__Task directions__
For every line of the material below, check for the string "provides" and return the line if it is there.
--------------------------------------------------
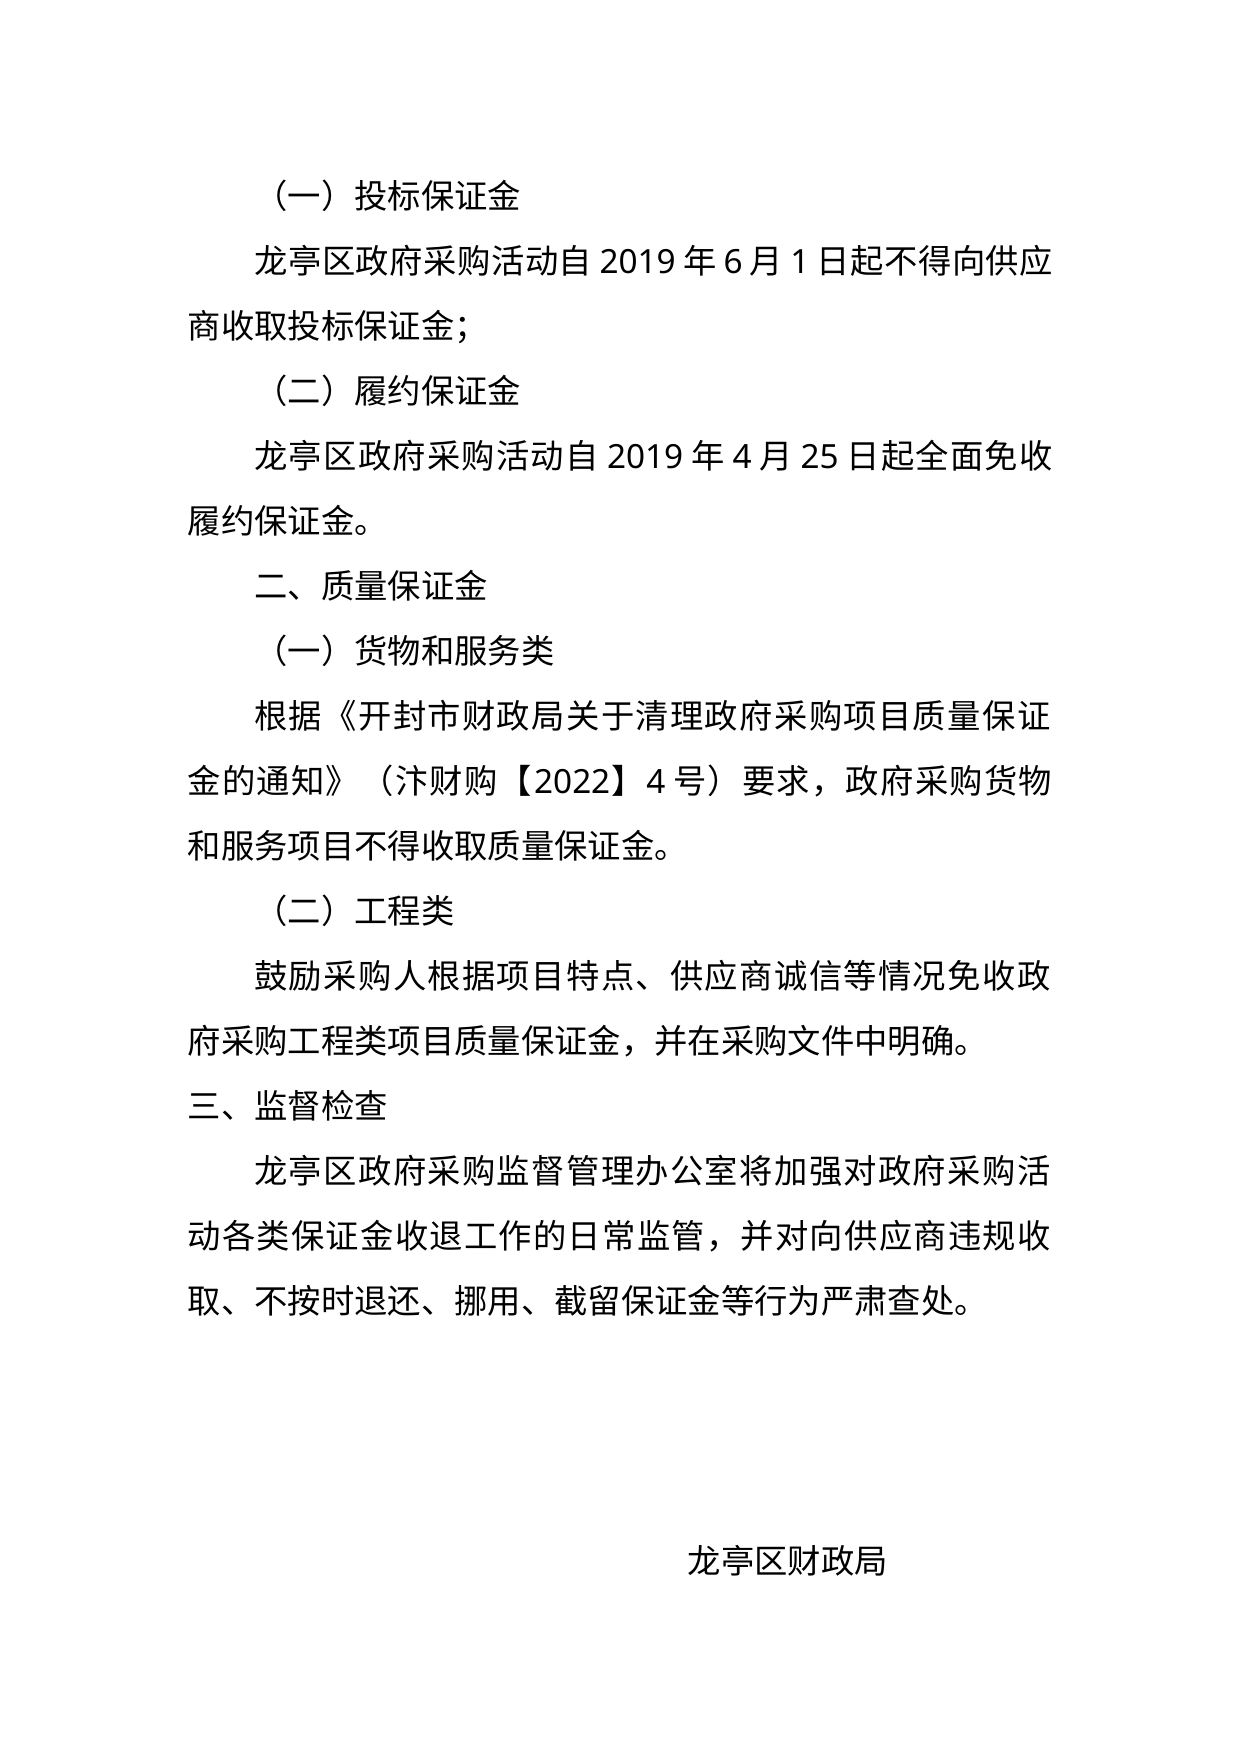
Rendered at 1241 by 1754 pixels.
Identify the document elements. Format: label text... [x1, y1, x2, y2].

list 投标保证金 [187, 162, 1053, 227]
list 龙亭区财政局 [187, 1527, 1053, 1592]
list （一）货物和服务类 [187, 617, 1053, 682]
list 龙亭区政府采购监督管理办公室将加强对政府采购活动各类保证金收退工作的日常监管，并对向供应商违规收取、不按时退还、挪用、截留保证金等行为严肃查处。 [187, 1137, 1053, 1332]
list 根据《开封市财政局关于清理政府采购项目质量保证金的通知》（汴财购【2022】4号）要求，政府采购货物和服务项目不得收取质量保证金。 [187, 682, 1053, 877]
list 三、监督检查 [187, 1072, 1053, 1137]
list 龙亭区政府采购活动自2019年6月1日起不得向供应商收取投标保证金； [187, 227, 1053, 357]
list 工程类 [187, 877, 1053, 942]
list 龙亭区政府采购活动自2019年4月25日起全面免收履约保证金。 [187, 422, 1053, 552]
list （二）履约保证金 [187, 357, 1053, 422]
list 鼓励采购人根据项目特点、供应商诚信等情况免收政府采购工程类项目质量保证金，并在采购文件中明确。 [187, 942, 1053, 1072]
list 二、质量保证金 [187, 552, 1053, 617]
--------------------------------------------------
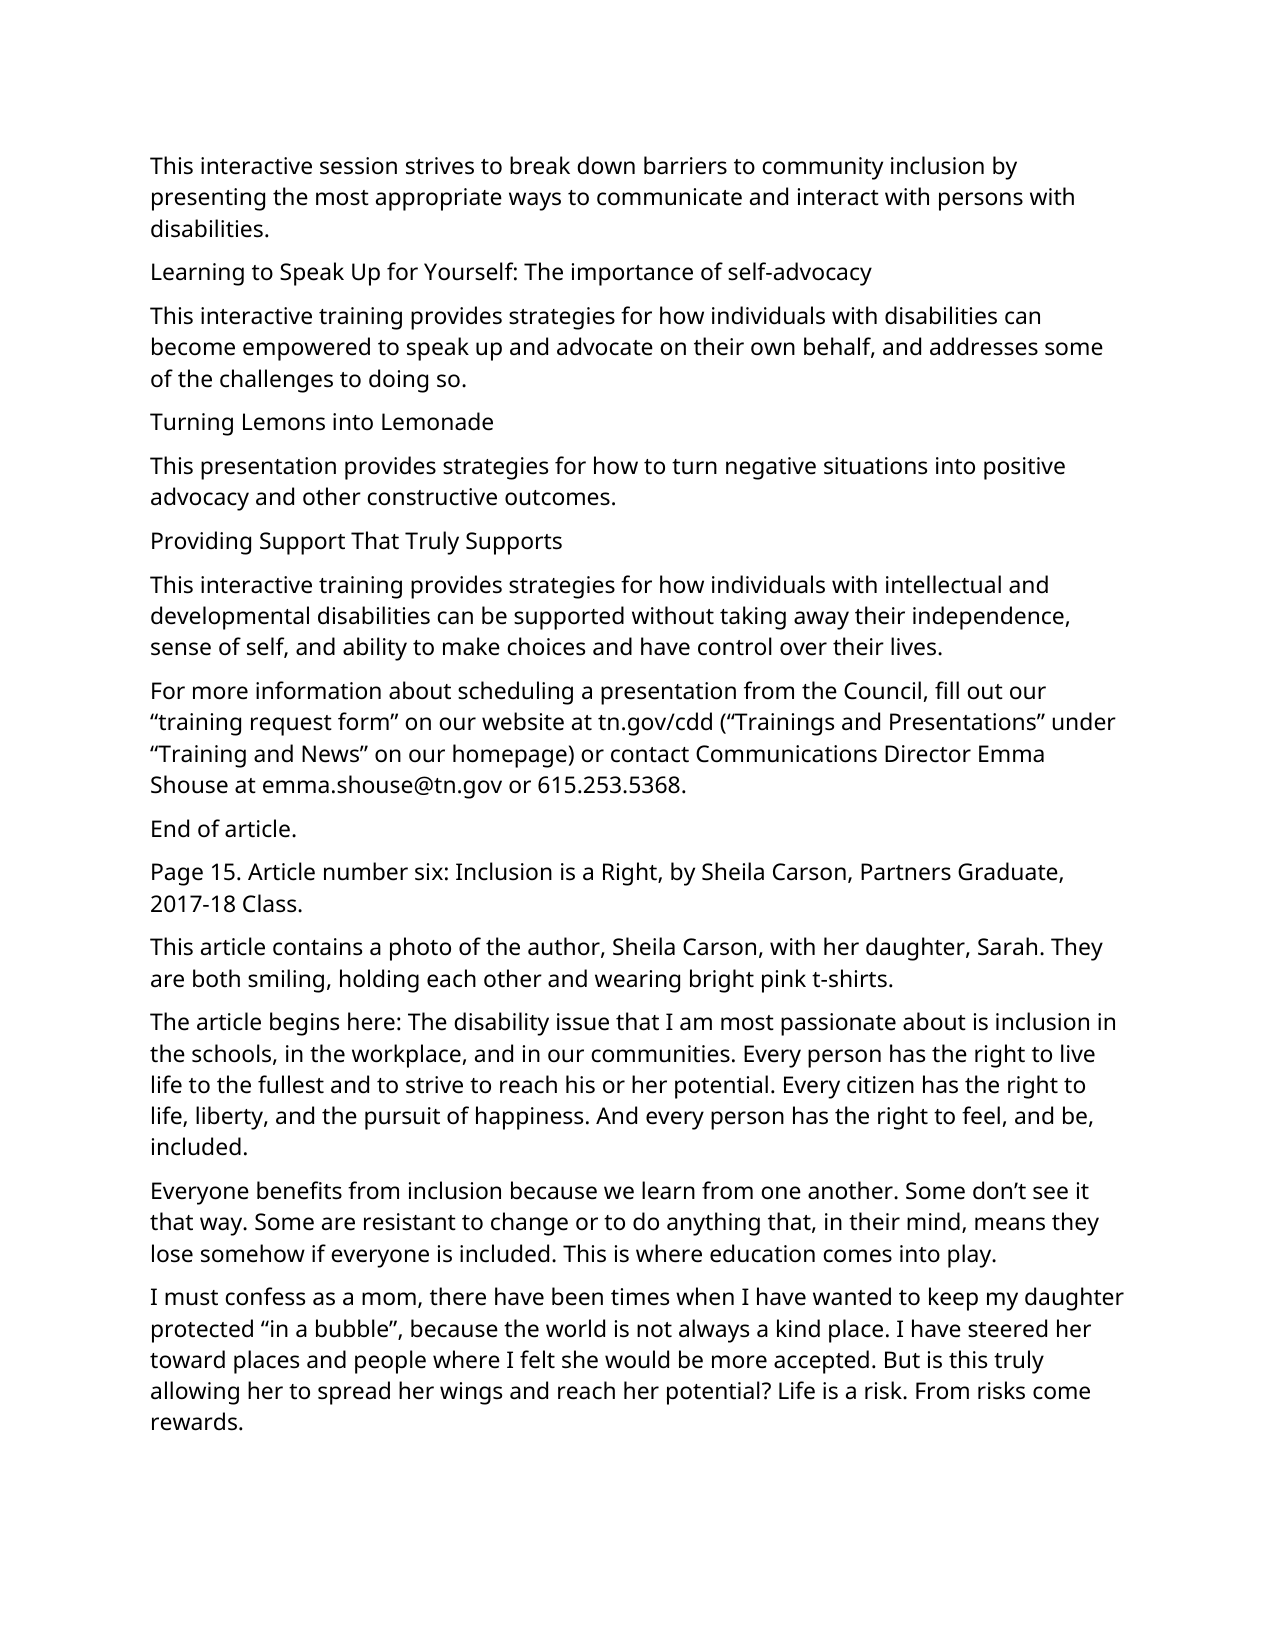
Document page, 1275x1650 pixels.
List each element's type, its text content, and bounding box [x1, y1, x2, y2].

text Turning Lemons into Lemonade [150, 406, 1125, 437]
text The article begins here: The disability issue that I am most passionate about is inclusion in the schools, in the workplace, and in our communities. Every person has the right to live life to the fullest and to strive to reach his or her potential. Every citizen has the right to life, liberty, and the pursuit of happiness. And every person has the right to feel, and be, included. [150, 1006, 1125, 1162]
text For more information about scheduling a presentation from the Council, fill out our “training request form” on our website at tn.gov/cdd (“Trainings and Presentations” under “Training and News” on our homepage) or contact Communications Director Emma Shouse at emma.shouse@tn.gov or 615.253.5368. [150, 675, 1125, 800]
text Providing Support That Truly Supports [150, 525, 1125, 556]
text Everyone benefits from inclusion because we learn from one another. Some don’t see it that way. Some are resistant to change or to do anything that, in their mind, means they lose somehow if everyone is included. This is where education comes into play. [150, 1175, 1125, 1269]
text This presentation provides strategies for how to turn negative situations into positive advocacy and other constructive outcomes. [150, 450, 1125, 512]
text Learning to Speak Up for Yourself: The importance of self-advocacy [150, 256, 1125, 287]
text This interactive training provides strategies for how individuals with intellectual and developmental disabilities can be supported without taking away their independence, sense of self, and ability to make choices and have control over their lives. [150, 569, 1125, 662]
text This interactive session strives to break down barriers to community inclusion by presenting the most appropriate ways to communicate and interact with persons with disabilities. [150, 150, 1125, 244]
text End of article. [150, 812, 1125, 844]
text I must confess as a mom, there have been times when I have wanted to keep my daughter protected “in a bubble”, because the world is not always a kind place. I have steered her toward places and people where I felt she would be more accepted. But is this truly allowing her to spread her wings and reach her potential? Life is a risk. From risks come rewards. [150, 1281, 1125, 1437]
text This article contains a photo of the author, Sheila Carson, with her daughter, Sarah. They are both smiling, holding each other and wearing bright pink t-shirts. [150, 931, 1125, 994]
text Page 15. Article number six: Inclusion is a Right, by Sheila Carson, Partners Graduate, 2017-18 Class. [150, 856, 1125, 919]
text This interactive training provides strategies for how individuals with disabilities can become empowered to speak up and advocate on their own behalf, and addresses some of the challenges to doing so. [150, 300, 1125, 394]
--------------------------------------------------
__Result below__
text This presentation provides strategies for how to turn negative situations into positive advocacy and other constructive outcomes. [150, 450, 1125, 512]
text This interactive training provides strategies for how individuals with intellectual and developmental disabilities can be supported without taking away their independence, sense of self, and ability to make choices and have control over their lives. [150, 569, 1125, 662]
text This interactive training provides strategies for how individuals with disabilities can become empowered to speak up and advocate on their own behalf, and addresses some of the challenges to doing so. [150, 300, 1125, 394]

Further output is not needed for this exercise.